- _TASKS TO CARRY OUT_
(1) From the abstract on glycated amino acid transport, copy the stretch from "Research output: Contribution" through "Matthes - , TUD Dresden University of Technology (Author)" word for word.
(2) Answer these questions from the abstract on glycated amino acid transport.
(a) In which cells were the uptake and transepithelial flux measured?
(b) Which glycated dipeptide was the only one that was not a medium- to high-affinity inhibitor of [C-14] Gly-Sar uptake?
(c) By up to what factor did applying peptide-bound MRPs raise the net flux?

- _PROVIDED PASSAGE_
- - - -

Transport of Free and Peptide-Bound Glycated Amino Acids: Synthesis, Transepithelial Flux at Caco-2 Cell Monolayers, and Interaction with Apical Membrane Transport Proteins

Research output: Contribution to journalResearch articleContributedpeer-review

Contributors

  • Michael Hellwig - , TUD Dresden University of Technology (Author)
  • Stefanie Geissler - , Martin Luther University Halle-Wittenberg (Author)
  • Rene Matthes - , TUD Dresden University of Technology (Author)
  • Anett Peto - , TUD Dresden University of Technology (Author)
  • Christoph Silow - , TUD Dresden University of Technology (Author)
  • Matthias Brandsch - , Martin Luther University Halle-Wittenberg (Author)
  • Thomas Henle - , TUD Dresden University of Technology (Author)

Abstract

In glycation reactions, the side chains of protein-bound nucleophilic amino acids such as lysine and arginine are post-translationally modified to a variety of derivatives also known as Maillard reaction products (MRPs). Considerable amounts of MRPs are taken up in food. Here we have studied the interactions of free and dipeptide-bound MRPs with intestinal transport systems. Free and dipeptide-bound derivatives of N-6-(1-fructosyl)-lysine (FL), N-6-(carboxymethyl) lysine (CML), N-6-(1-carboxyethyl)-lysine (CEL), formyline, argpyrimidine, and methylglyoxal-derived hydroimidazolone 1 (MG-H1) were synthesized. The inhibition of l-[H-3] lysine and [C-14] glycylsarcosine uptakes was measured in Caco-2 cells which express the H+/peptide transporter PEPT1 and lysine transport system(s). Glycated amino acids always displayed lower affinities than their unmodified analogues towards the l-[H-3] lysine transporter(s). In contrast, all glycated dipeptides except Ala-FL were medium-to high-affinity inhibitors of [C-14] Gly-Sar uptake. The transepithelial flux of the derivatives across Caco-2 cell monolayers was determined. Free amino acids and intact peptides derived from CML and CEL were translocated to very small extents. Application of peptide-bound MRPs, however, led to elevation (up to 80-fold) of the net flux and intracellular accumulation of glycated amino acids, which were hydrolyzed from the dipeptides inside the cells. We conclude 1) that free MRPs are not substrates for the intestinal lysine transporter(s), and 2) that dietary MRPs are absorbed into intestinal cells in the form of dipeptides, most likely by the peptide transporter PEPT1. After hydrolysis, hydrophobic glycated amino acids such as pyrraline, formyline, maltosine, and argpyrimidine undergo basolateral efflux, most likely by simple diffusion down their concentration gradients.

- - - -

- _DATA SECTION_
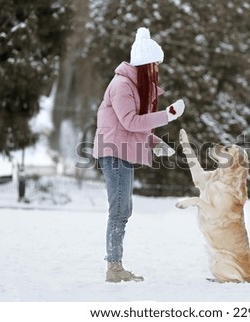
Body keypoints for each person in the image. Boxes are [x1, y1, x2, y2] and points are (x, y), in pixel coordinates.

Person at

- - - -

- _RESPONSE LIST_
(1)
Research output: Contribution to journalResearch articleContributedpeer-review

Contributors

  • Michael Hellwig - , TUD Dresden University of Technology (Author)
  • Stefanie Geissler - , Martin Luther University Halle-Wittenberg (Author)
  • Rene Matthes - , TUD Dresden University of Technology (Author)

(2)
(a) Caco-2 cells
(b) Ala-FL
(c) Up to 80-fold